Third, in connection with the second, if the hospital devotes a part of its budget to automated and robotic systems, the communication between doctors and patients or their relatives improves making the whole process very simple and efficient.

The advent of speech-assisted automated attendant systems, self-register kiosks, AI-based chatbots, and even robots for mechanical tasks adopted for contactless screening and treatment during the peak COVID times is a huge shot in the arm for patients’ ease of access, convenience as well as a hospital’s reputation.

AI and big data technologies boost clinical and operational efficiencies

Fourth, by way of increased investment in AI and big data technologies, hospitals help doctors improve their clinical efficiencies and better streamline their own administrative and operational flows.

Because of the availability of patient records in the form of EHRs, EMRs and master patient index, a doctor has access to all the relevant information and data on a patient before he can make a clinical decision. This preempts the chances of any error of judgment thereby contributing to better health outcomes for the patient. At the same time, possession and analysis of data enable hospitals to improve their resource planning, allocation of personnel, inter-department coordination and emergency care preparedness, all of which can go a long way in eventually raising the quality of care from the standpoint of patients.
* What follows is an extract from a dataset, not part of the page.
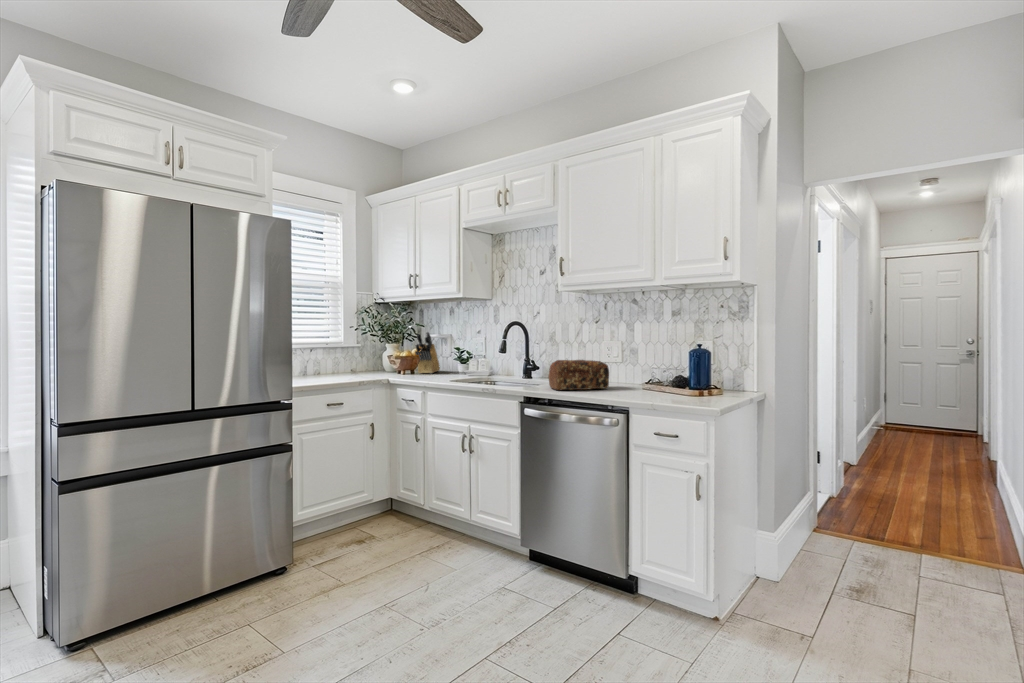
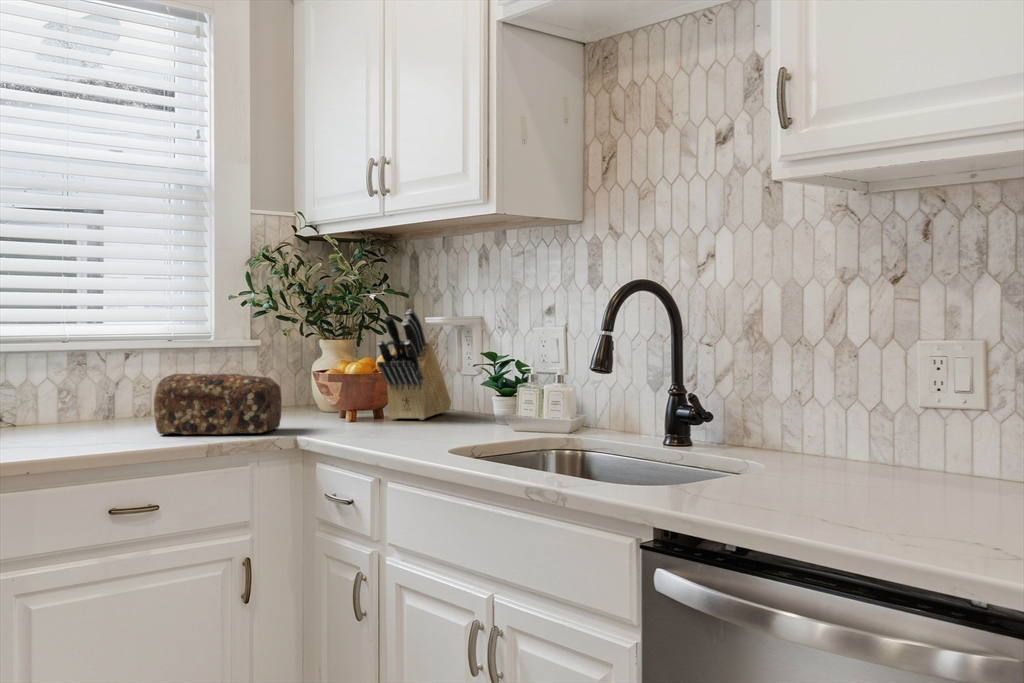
bread loaf: present [548,360,609,390] -> present [154,374,282,435]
Remote and telehealth technologies are a win-win for everyone

Fifth, by placing remote telehealth technologies and systems, hospitals can significantly expand the scope and range of their services. Smartphone technologies, digital ophthalmoscopes, digital stethoscopes, digital otoscopes, wearable biosensors, mobile sensors and other monitoring devices can be leveraged to create a remote and telehealth ecosystem underpinned by a foundational internet infrastructure that can enable hospitals to offer services irrespective of their physical location.
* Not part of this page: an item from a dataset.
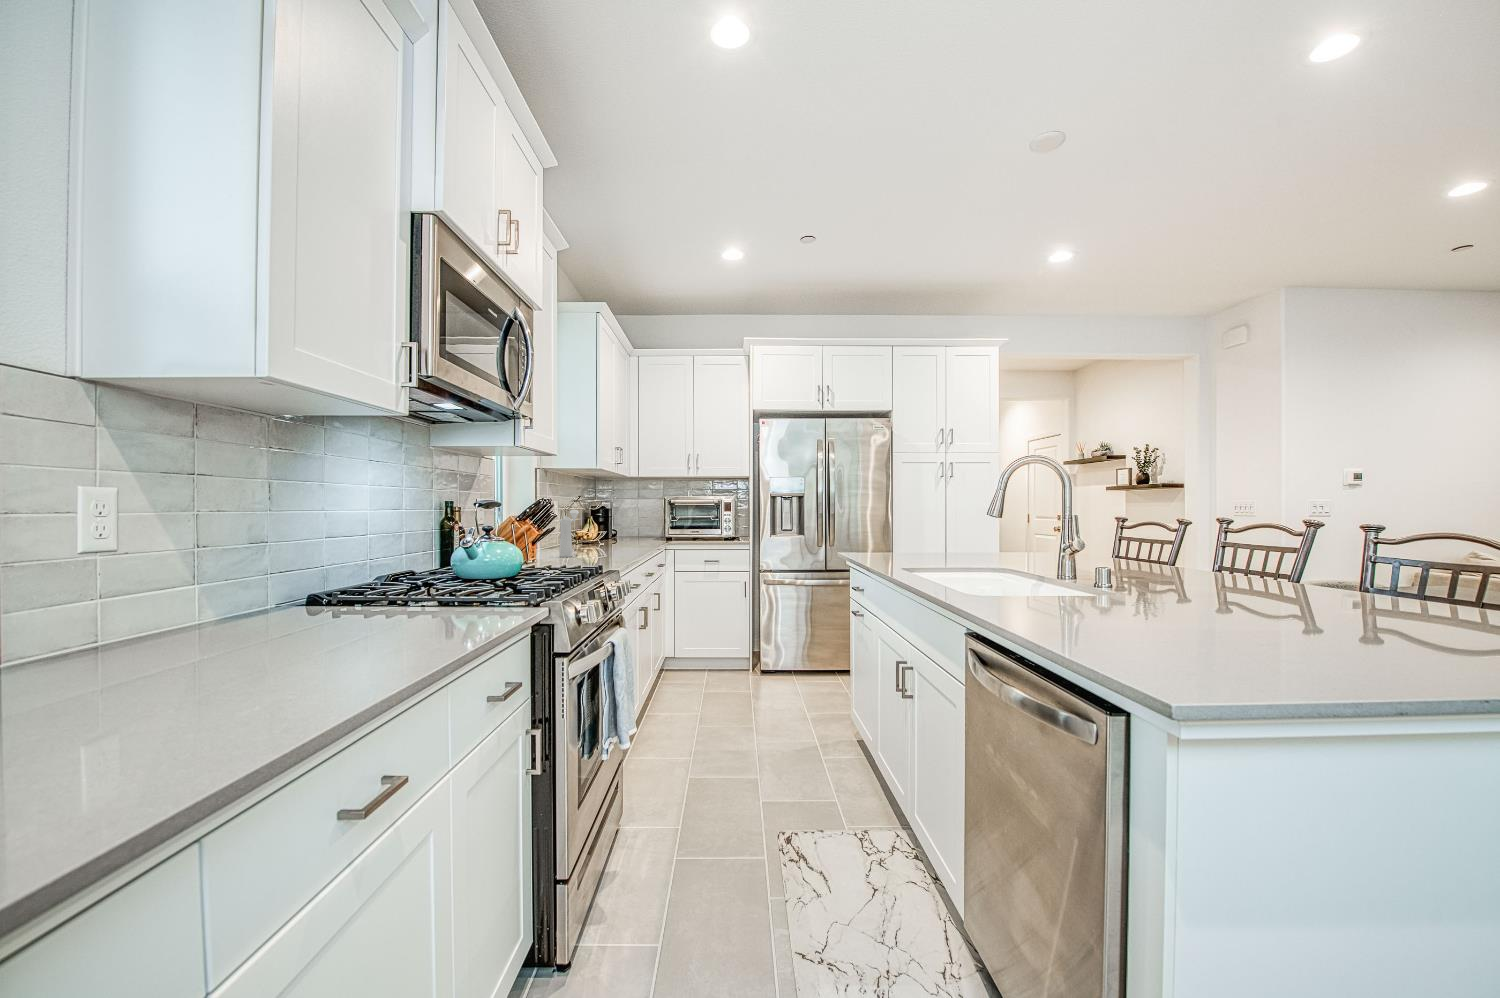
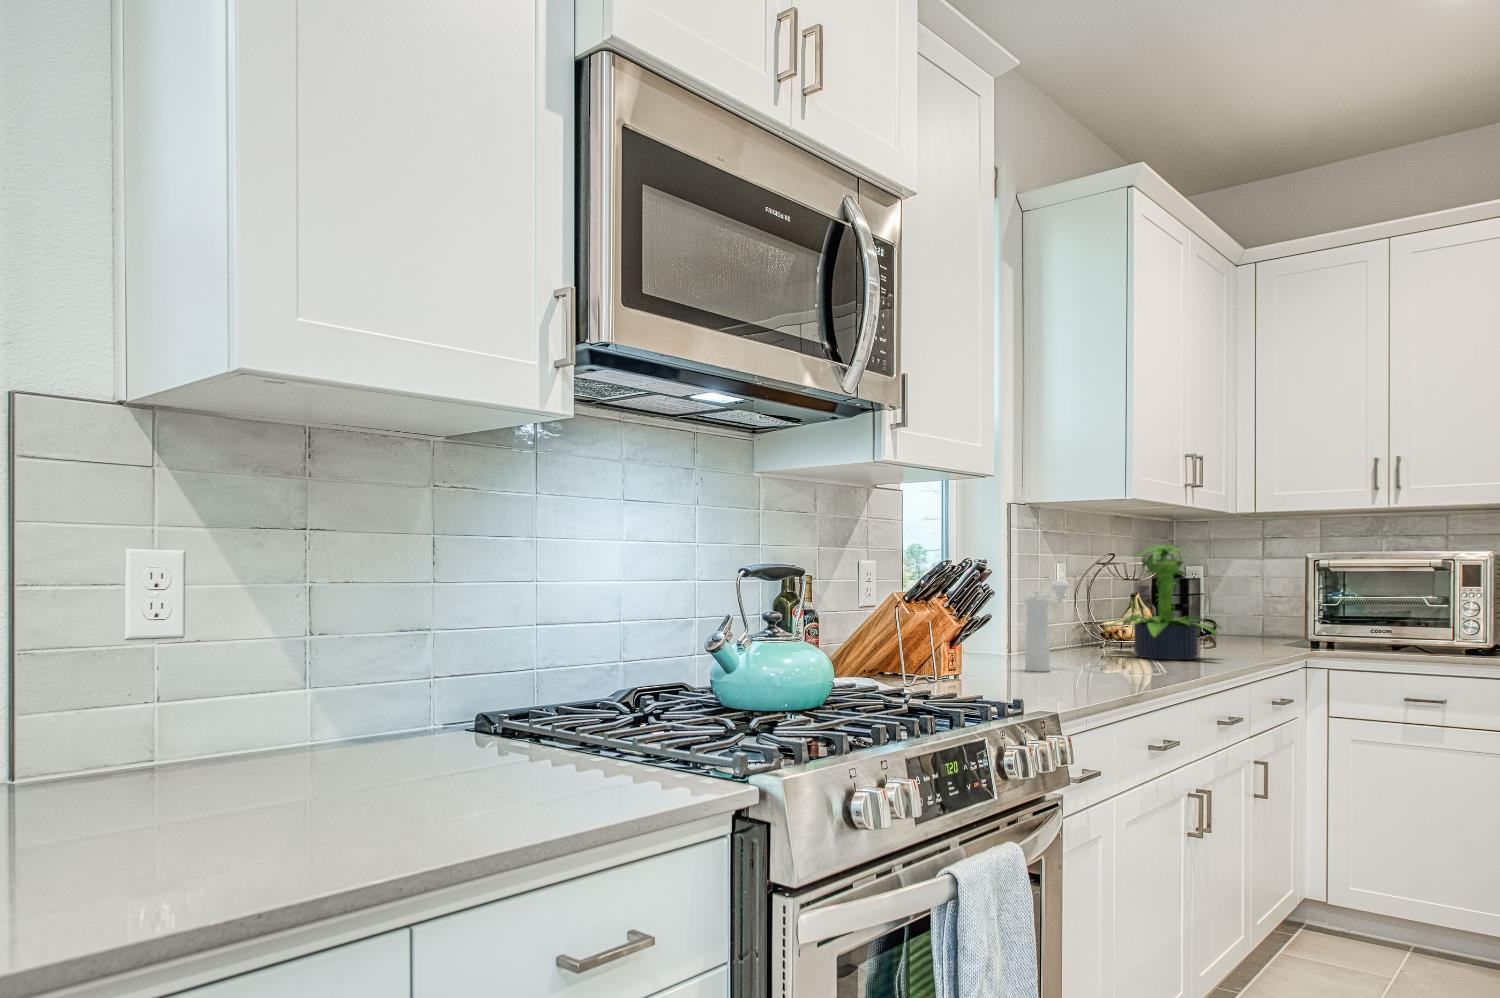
potted plant: none [583,492,638,549] -> present [1106,545,1221,660]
Such technologies also help doctors offer follow-up consultations as well as monitor patients who would have been examined physically the first time. While this saves time and resources for doctors and patients, it also allows sufficient time and space for hospitals to cater to other patients. Remote systems also help patients with sensitive and so-called publicly-undesirable conditions such as mental health, reproductive disorders, rectal and colon diseases, among others to freely converse with specialists, at least for the initial consultation.

Doctors essentially represent the hospital before a patient. And hospitals ensuring the availability of required technologies not just improves the quality of care but strengthens the trust and confidence between the doctors and their patients leading to better patient care and organisational outcomes.